- [PASSAGE SHOWN]
((

Høng Boghandel
- Company type: Private
- Industry: Retail Bookshop
- Founded: 1883; 143 years ago
- Founder: Johannes Sørensen
- Headquarters: Høng, Denmark
- Products: Books, stationery

= Høng Bog og Papirhandel =

Danish nookstore (1883-2011)

Høng Boghandel was an independent Danish book retailer established in 1883. It closed in 2011.

== History and developments ==
The independent bookstore was originally founded by Johannes Sørensen on November 11, 1912. In 1916, it was taken over by Sven Thorbek, who moved the store from Hovedgaden no. 15 to no. 33 in 1922. Sven Thorbek died in 1947, and his wife, Kirsten Thorbek, took over and ran the business.

))

- [DATA TO EXAMINE]

((

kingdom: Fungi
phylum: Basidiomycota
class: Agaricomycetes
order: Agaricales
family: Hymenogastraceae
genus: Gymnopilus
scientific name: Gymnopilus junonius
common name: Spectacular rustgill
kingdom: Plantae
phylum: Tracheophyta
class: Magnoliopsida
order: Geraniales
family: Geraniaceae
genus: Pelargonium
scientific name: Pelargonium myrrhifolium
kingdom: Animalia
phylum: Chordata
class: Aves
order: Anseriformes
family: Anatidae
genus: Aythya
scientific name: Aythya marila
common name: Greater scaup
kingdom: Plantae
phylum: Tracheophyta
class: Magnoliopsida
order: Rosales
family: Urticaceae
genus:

))

- [TRY IT]
Answer these questions from the Høng Boghandel page:
(a) Which products does the bookstore list?
(b) In what year did the bookstore close?
(c) To which number on Hovedgaden did Sven Thorbek move the store?
The entries have nothing to do with the page about Høng Boghandel.

- [RESPONSE BELOW]
(a) Books and stationery
(b) 2011
(c) No. 33